Das können Sie, egal wie die Bundestagswahl ausgeht, ab der übernächsten Woche hier nicht mehr fortsetzen.
Und wir werden möglicherweise miteinander reden müssen.
Ich will Ihnen nur eine Einschätzung für die nächste Wahlperiode geben.
Meine Damen und Herren, die nächste Regierung bzw. die nächste parlamentarische Mehrheit für eine Regierung hier im Deutschen Bundestag
wird möglicherweise eine der letzten Chancen haben, die großen Probleme, die wir in unserem Lande haben, gemeinsam – –
– Darf ich noch einmal auf diese Zwischenrufe eingehen?
Ich wollte Ihnen das eigentlich ersparen, aber, meine Damen und Herren, ich will das vielleicht doch noch mal in Erinnerung rufen: Sie haben in dieser Wahlperiode in den Deutschen Bundestag – ich habe mir die Zahlen noch mal geben lassen – ungefähr 350 verschiedene Gesetzentwürfe eingebracht.
– Ja, ich sage es Ihnen; deswegen spreche ich hier. – Wir haben von diesen Gesetzentwürfen Ihrer Koalition genau 192 Gesetzentwürfen zugestimmt. Das ist mehr als die Hälfte gewesen.
Von den Gesetzentwürfen, die wir hier in den Deutschen Bundestag eingebracht haben, haben Sie nicht einem einzigen zugestimmt. Nicht einem einzigen!
Hören Sie auf, uns hier im Deutschen Bundestag den Vorwurf zu machen, dass wir nicht bereit gewesen wären, mit Ihnen zusammenzuarbeiten!
Von uns haben Sie alles abgelehnt; Ihren Vorschlägen haben wir mehr als zur Hälfte zugestimmt. Eine konstruktivere Opposition als die, die wir in den letzten drei Jahren Ihrer Politik gegenüber waren, werden Sie nicht noch einmal finden,
obwohl wir vieles von dem, was Sie hier vorgetragen haben, einfach nicht geteilt haben.
Aber, meine Damen und Herren, ich sage es noch mal zum Abschluss: Wir werden in der nächsten Wahlperiode eine Regierung und eine parlamentarische Mehrheit brauchen, die es ermöglichen,
den großen Herausforderungen unseres Landes wirklich zu begegnen: in der Migrationspolitik, in der Wirtschaftspolitik und in der Innenpolitik.
Und wenn das nicht gelingt, liebe Kolleginnen und Kollegen, dann werden wir es nicht mehr nur mit 20 Prozent Rechtspopulismus zu tun haben.
Dann werden eines Tages die Rechtspopulisten nicht nur eine Sperrminorität hier im Bundestag haben, die keine Verfassungsänderungen mehr ermöglicht; dann werden sie möglicherweise in die Nähe der Mehrheit kommen.

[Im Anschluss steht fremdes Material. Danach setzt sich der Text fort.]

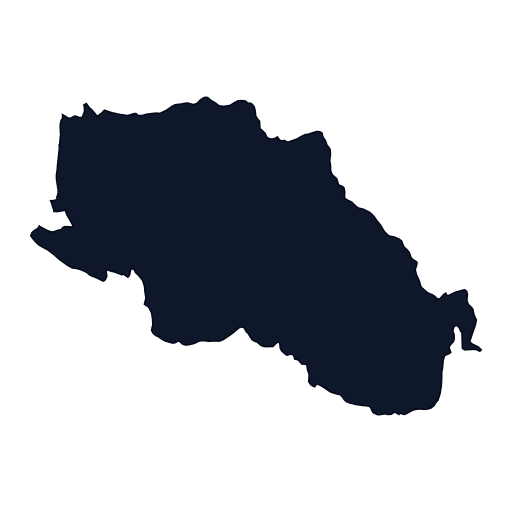 Turnu Ruieni, Caras-Severin, Romania (Albers equal-area conic projection)
{"feature_id": "2599482B88059248818528", "entity_name": "Turnu Ruieni", "entity_type": "district", "adm_level": 2, "iso_a3": "ROU", "parent_name": "Romania", "parent_adm1": "Caras-Severin", "projection": "albers", "projection_center": [22.358, 45.376], "detail": "fine", "context": "isolated", "style": "filled", "palette": "ink", "viewbox_px": 512, "rotation_deg": 0, "n_neighbors": 0, "source": "geoboundaries", "source_scale": "gbopen_adm2", "svg_char_len": 5962}
<svg xmlns="http://www.w3.org/2000/svg" viewBox="0 0 512 512"><path d="M435.2,403.4L438.0,400.0L440.0,393.9L441.3,386.1L441.7,379.0L441.8,371.8L442.5,368.2L443.2,360.3L444.7,355.5L449.4,353.5L450.2,353.0L450.8,352.3L449.7,349.7L449.1,347.0L449.9,345.5L453.4,341.6L454.2,339.1L454.2,334.9L452.8,330.8L453.8,327.2L454.9,326.0L456.5,325.5L458.3,326.4L459.6,328.7L460.7,331.3L461.9,332.6L462.4,348.4L464.8,349.9L473.9,349.3L477.2,349.9L479.8,351.3L481.3,349.8L478.4,347.0L472.2,344.0L469.7,341.7L472.4,333.4L475.3,325.2L476.4,319.9L475.1,317.5L474.1,314.9L473.4,312.2L473.0,309.4L472.0,308.0L470.9,306.8L469.7,305.6L468.3,304.6L466.9,300.3L467.5,294.2L466.6,291.2L464.6,289.7L456.4,291.9L454.7,292.5L448.1,295.7L446.9,295.3L445.7,293.1L444.5,293.9L443.4,294.8L440.4,298.2L438.9,299.2L436.9,298.5L435.2,296.7L433.2,295.2L432.0,294.6L429.5,293.6L427.4,292.6L421.5,287.4L420.6,285.6L419.8,282.7L418.8,279.8L417.8,277.6L416.7,275.4L415.5,271.1L415.3,269.2L416.4,266.1L417.1,262.8L416.5,261.7L414.8,260.6L413.0,259.7L410.9,257.4L410.2,254.8L409.2,252.3L406.7,249.4L403.8,246.7L401.5,240.8L398.8,238.9L394.0,236.9L389.2,236.0L387.7,234.9L384.2,231.3L380.4,224.9L377.5,221.4L374.9,217.7L372.6,214.9L369.9,212.5L363.7,209.3L358.1,207.9L355.8,206.1L351.8,202.1L346.7,199.7L345.6,198.9L344.7,197.8L344.6,196.9L344.5,195.1L344.8,192.1L344.0,187.9L342.4,186.3L340.7,185.9L338.5,184.6L336.8,178.8L332.7,175.1L331.6,173.5L330.9,171.6L330.5,169.0L330.6,166.9L330.5,164.8L329.8,161.3L329.9,158.6L330.4,155.5L330.4,154.3L330.4,151.8L330.1,149.4L328.7,147.1L327.0,145.1L325.4,140.4L323.3,137.7L322.5,135.5L322.1,133.1L320.3,131.9L317.1,131.4L312.6,132.7L308.1,134.3L305.4,134.5L301.2,136.5L297.3,138.8L288.0,142.2L286.4,141.6L285.0,140.7L283.9,140.4L282.1,140.9L280.0,140.3L277.3,136.9L276.0,137.8L275.3,138.2L273.8,138.8L272.2,139.0L269.9,138.8L268.4,138.2L266.7,137.1L265.2,133.4L263.0,131.2L260.7,129.2L259.9,127.9L259.6,121.3L257.4,118.6L256.4,117.1L255.6,115.5L255.5,113.3L255.2,111.1L254.8,108.9L254.2,106.8L252.4,104.4L250.4,103.1L248.2,103.2L246.7,102.2L245.7,101.1L242.7,100.6L240.7,100.6L237.7,100.9L233.8,103.0L230.1,105.4L223.8,106.3L220.7,106.1L219.2,105.7L218.4,105.3L217.6,104.8L216.1,103.4L211.3,100.5L209.4,99.1L207.8,97.5L206.8,97.4L205.8,97.3L204.2,97.5L203.1,98.1L200.8,99.6L199.6,100.6L198.5,101.8L197.5,103.0L194.8,104.3L192.4,104.4L187.7,103.0L184.5,103.3L181.5,104.0L175.2,104.7L172.0,106.3L166.5,110.2L159.7,113.5L157.6,113.1L154.4,113.2L146.1,114.3L142.8,115.3L139.4,115.7L138.0,115.2L135.9,113.5L133.9,113.6L127.5,115.6L123.0,114.8L122.0,114.8L120.3,114.5L118.5,114.1L117.3,114.0L115.8,113.5L113.7,113.0L112.6,113.0L110.9,112.3L104.4,110.2L101.3,113.4L100.3,114.0L97.3,116.3L96.1,115.0L94.6,113.0L91.2,109.2L89.8,108.3L86.3,103.5L83.8,105.0L84.4,107.4L84.5,110.0L84.4,111.4L83.8,113.7L83.4,113.9L83.3,114.1L83.6,114.6L83.0,115.5L82.1,117.5L81.8,117.3L79.8,117.7L75.8,116.1L73.9,116.3L71.3,117.9L69.5,118.4L68.3,118.0L62.5,114.6L62.6,116.3L62.5,118.3L62.3,118.7L61.3,120.1L61.1,120.5L60.5,122.8L60.4,123.6L60.2,124.8L60.2,128.1L60.4,130.4L60.3,132.2L60.5,132.4L60.7,132.5L60.6,134.0L60.4,135.8L60.2,138.5L59.9,140.9L59.7,144.5L59.6,144.8L59.1,145.0L59.3,147.1L59.3,148.7L59.2,149.3L58.8,153.3L58.6,154.6L58.2,159.0L57.4,166.1L57.3,168.8L57.0,170.5L56.8,172.7L56.5,173.9L56.4,174.9L56.5,179.9L56.7,180.0L57.0,182.9L57.4,185.5L57.7,187.7L58.3,190.2L58.0,191.0L58.0,191.3L58.3,192.1L58.1,193.0L58.0,193.9L57.7,194.6L57.2,196.5L56.8,196.9L56.9,197.9L57.2,199.2L56.6,199.6L54.3,200.4L52.1,200.7L50.6,200.7L50.9,201.4L51.1,201.5L51.7,203.4L52.4,205.9L53.4,208.9L53.8,210.1L53.9,211.5L57.3,211.6L61.3,211.0L65.1,210.1L67.2,215.4L71.0,222.0L73.7,227.2L73.1,226.9L72.5,226.9L64.8,226.6L64.2,226.8L62.3,227.9L62.0,228.3L61.9,229.0L61.7,229.6L61.4,229.5L57.1,230.5L56.5,230.7L55.6,231.2L52.5,232.0L50.8,231.8L49.8,231.5L46.6,230.1L43.6,228.5L43.0,228.1L39.9,226.6L39.2,225.9L39.0,226.3L37.9,228.3L37.5,228.7L35.2,229.9L32.7,231.9L31.8,232.8L31.8,233.3L31.6,233.6L31.3,234.7L30.7,235.7L32.5,238.2L34.5,240.6L36.6,242.8L38.8,244.9L42.7,247.2L47.6,249.8L53.6,254.3L59.2,259.3L67.4,265.2L72.4,268.0L74.7,268.2L77.0,268.6L79.2,269.2L81.3,269.9L86.8,272.4L89.9,275.1L91.5,275.9L94.3,276.9L97.1,278.1L99.8,279.4L102.4,280.9L103.8,281.0L105.4,279.5L106.8,276.4L106.2,271.1L107.1,269.8L110.8,271.1L114.6,272.0L121.9,274.8L122.5,273.9L123.8,274.5L127.9,277.2L129.3,275.5L130.0,273.8L130.0,272.1L131.4,268.2L134.5,270.0L135.4,272.4L138.8,275.6L142.5,280.3L144.4,286.0L145.0,292.2L145.9,297.9L145.9,298.9L145.7,298.9L144.4,304.3L148.2,306.7L148.9,307.5L151.6,312.9L152.5,318.9L152.9,324.8L152.1,327.6L151.6,330.4L152.0,331.3L152.9,332.9L153.5,333.6L155.0,334.9L156.9,336.1L158.3,336.6L161.2,338.8L165.2,341.0L172.4,343.1L174.6,342.9L178.4,341.0L180.2,341.8L182.1,343.8L184.0,344.6L186.1,345.1L190.3,344.4L194.4,343.4L198.4,341.4L201.1,340.7L205.1,340.8L208.8,341.3L213.3,341.0L219.5,341.1L223.1,339.7L230.1,335.0L233.8,332.3L238.6,328.1L241.1,326.9L243.8,327.5L245.1,329.5L246.2,331.7L248.1,333.4L251.9,339.5L254.7,341.3L257.0,342.0L260.8,345.3L262.6,346.1L265.2,346.7L273.0,346.5L275.2,344.1L277.6,342.2L279.3,342.4L279.9,344.3L280.2,348.1L281.7,351.0L286.1,354.8L287.2,355.2L290.6,354.1L293.1,354.8L293.9,356.1L294.8,359.1L297.4,359.6L298.5,360.3L302.0,364.1L305.4,364.2L306.8,364.9L307.6,370.3L308.5,372.3L309.0,374.5L309.1,375.9L308.7,381.6L310.2,383.9L310.9,384.8L311.4,385.1L312.6,385.9L314.6,386.8L315.4,385.9L315.7,385.3L315.8,384.7L317.1,384.0L320.3,385.3L325.3,388.4L330.1,391.8L335.1,393.5L340.3,394.8L342.6,397.2L344.4,399.9L346.4,401.6L349.8,403.0L356.5,404.6L362.9,405.5L366.2,405.8L369.5,406.3L370.9,408.0L372.3,411.4L373.5,412.9L377.6,414.7L380.4,414.6L384.8,413.8L387.1,414.3L388.2,414.5L390.9,414.3L392.1,413.8L393.2,412.9L393.7,412.3L395.8,412.6L398.9,414.5L400.2,413.3L404.1,414.5L405.7,414.0L412.9,410.1L416.1,409.3L420.3,409.0L424.7,409.4L427.9,409.0L429.5,408.5L431.0,408.0L434.4,405.3L435.2,403.4Z" fill="#0f172a" stroke="#020617" stroke-width="1.5"/></svg>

Diese Verantwortung tragen alle demokratischen Parteien der politischen Mitte unseres Landes. Auch Sie!
Deswegen sage ich es Ihnen noch einmal: Es gibt den 23. Februar; bis dahin werden wir um die Mehrheit in unserem Lande hart kämpfen. Aber es gibt auch den 24. Februar, und dann sollten die, die da rechts rumschreien, nicht noch stärker werden,
sondern dann sollten wir in der breiten politischen Mitte unseres Parlaments in der Lage sein, die Probleme unseres Landes zu lösen,
und zwar so zu lösen, dass der Populismus in unserem Land, sei er von links oder sei er von rechts, nicht noch stärker wird.
Das ist eine Verantwortung, der Sie sich nicht entziehen können und der wir uns auch nicht entziehen werden, meine Damen und Herren. Vor dieser Aufgabe stehen wir spätestens in der übernächsten Woche.